Venezuela protesters, troops clash
Updated: 2014-02-21 13:25
That brought a typically scathing response from Caracas. Obama's comments were "a new and gross interference" in its internal affairs, the government said in a statement.
"Independent governments and the people of the world want the US government to explain why it funds, encourages and defends opposition leaders who promote violence in our country."
Street protests were the backdrop to a short-lived coup against Chavez in 2002 before military loyalists and supporters helped bring him back. There is no evidence the military, which was the decisive factor in 2002, may turn on Maduro now.
Countries around Latin America are watching closely. Political allies such as Cuba, which receives Venezuelan oil on preferential terms, have denounced an opposition "coup attempt," while other nations have called for dialogue between the two sides.

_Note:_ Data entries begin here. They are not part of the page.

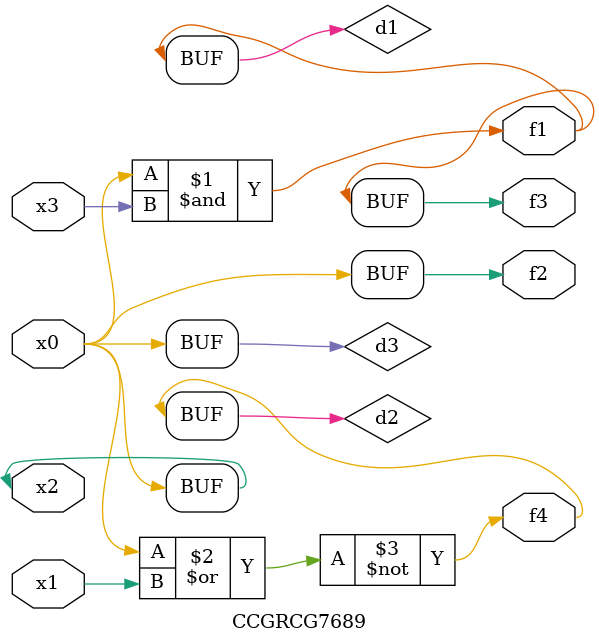
<source format=v>
module CCGRCG7689(
	input x0, x1, x2, x3,
	output f1, f2, f3, f4
);

	wire d1, d2, d3;

	and (d1, x2, x3);
	nor (d2, x0, x1);
	buf (d3, x0, x2);
	assign f1 = d1;
	assign f2 = d3;
	assign f3 = d1;
	assign f4 = d2;
endmodule

</source>
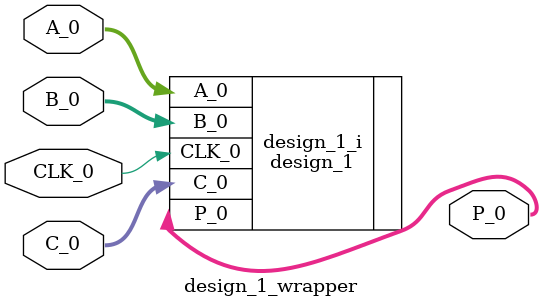
<source format=v>
`timescale 1 ps / 1 ps

module design_1_wrapper
   (A_0,
    B_0,
    CLK_0,
    C_0,
    P_0);
  input [17:0]A_0;
  input [17:0]B_0;
  input CLK_0;
  input [47:0]C_0;
  output [47:0]P_0;

  wire [17:0]A_0;
  wire [17:0]B_0;
  wire CLK_0;
  wire [47:0]C_0;
  wire [47:0]P_0;

  design_1 design_1_i
       (.A_0(A_0),
        .B_0(B_0),
        .CLK_0(CLK_0),
        .C_0(C_0),
        .P_0(P_0));
endmodule

</source>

Lopez's defiant stance has won him admiration among opposition supporters frustrated by 15 years of electoral losses, first to Chavez and then to Maduro.
But detractors call him a dangerous hothead. He has frequently squabbled with fellow opposition leaders and was involved in the 2002 coup, even helping arrest a minister.
Though the majority of demonstrators have been peaceful, an increasingly prominent radical fringe has been attacking police, blocking roads and vandalizing buildings.
While the Caracas protests began in middle-class neighborhoods and are still strongest there, sporadic demonstrations have also spread to poorer areas of the city, residents say.
Rights groups say the police response has been excessive, and some detainees say they were tortured.
Venezuela's main opposition leader, Henrique Capriles, who lost to Maduro in last year's presidential election, disagrees with Lopez's street tactics but backs protesters' grievances and has condemned the government response.
"How many more deaths do they want?" he said to reporters on Thursday, urging opposition activists to avoid violence.